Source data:
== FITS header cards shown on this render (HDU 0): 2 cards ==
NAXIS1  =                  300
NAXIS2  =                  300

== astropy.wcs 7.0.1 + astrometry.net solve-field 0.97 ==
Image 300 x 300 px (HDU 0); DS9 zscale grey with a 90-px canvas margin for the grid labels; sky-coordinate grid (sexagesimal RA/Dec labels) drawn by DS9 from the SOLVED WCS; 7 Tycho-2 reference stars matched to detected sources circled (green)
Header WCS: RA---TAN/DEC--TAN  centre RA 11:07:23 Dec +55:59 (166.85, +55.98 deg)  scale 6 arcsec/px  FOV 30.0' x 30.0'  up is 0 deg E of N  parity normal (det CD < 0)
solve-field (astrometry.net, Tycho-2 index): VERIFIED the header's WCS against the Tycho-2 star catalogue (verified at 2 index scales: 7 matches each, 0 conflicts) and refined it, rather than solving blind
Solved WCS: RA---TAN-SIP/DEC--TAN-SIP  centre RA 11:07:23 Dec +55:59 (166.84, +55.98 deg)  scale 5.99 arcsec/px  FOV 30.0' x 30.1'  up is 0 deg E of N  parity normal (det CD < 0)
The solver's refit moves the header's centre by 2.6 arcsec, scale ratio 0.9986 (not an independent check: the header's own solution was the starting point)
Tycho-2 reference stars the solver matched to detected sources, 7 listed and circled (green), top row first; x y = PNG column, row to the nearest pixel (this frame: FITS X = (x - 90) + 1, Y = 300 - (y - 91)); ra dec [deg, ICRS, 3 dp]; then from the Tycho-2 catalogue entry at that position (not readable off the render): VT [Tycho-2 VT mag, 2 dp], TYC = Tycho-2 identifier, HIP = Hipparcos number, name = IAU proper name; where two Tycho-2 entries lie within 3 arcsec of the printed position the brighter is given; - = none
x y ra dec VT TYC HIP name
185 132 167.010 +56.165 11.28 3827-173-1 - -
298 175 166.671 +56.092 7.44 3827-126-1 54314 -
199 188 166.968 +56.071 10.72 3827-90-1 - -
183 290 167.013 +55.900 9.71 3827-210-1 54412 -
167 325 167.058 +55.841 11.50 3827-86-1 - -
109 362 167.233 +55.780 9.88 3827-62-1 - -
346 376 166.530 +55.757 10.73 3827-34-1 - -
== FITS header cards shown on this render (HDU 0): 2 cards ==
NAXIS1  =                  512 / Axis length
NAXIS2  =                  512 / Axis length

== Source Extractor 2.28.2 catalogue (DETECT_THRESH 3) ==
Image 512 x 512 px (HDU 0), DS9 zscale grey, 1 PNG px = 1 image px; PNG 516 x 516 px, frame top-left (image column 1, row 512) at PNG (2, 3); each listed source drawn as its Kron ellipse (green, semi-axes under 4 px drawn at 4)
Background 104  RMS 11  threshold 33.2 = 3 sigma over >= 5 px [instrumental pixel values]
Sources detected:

WHAT NEEDS TO BE DONE:
Could you reproduce the items from their start through the line containing "Image 300 x", inclusive, substituting "border" for "canvas" and leaving everything else unchanged?

SOLUTION FOR THIS PROBLEM:
== FITS header cards shown on this render (HDU 0): 2 cards ==
NAXIS1  =                  300
NAXIS2  =                  300

== astropy.wcs 7.0.1 + astrometry.net solve-field 0.97 ==
Image 300 x 300 px (HDU 0); DS9 zscale grey with a 90-px border margin for the grid labels; sky-coordinate grid (sexagesimal RA/Dec labels) drawn by DS9 from the SOLVED WCS; 7 Tycho-2 reference stars matched to detected sources circled (green)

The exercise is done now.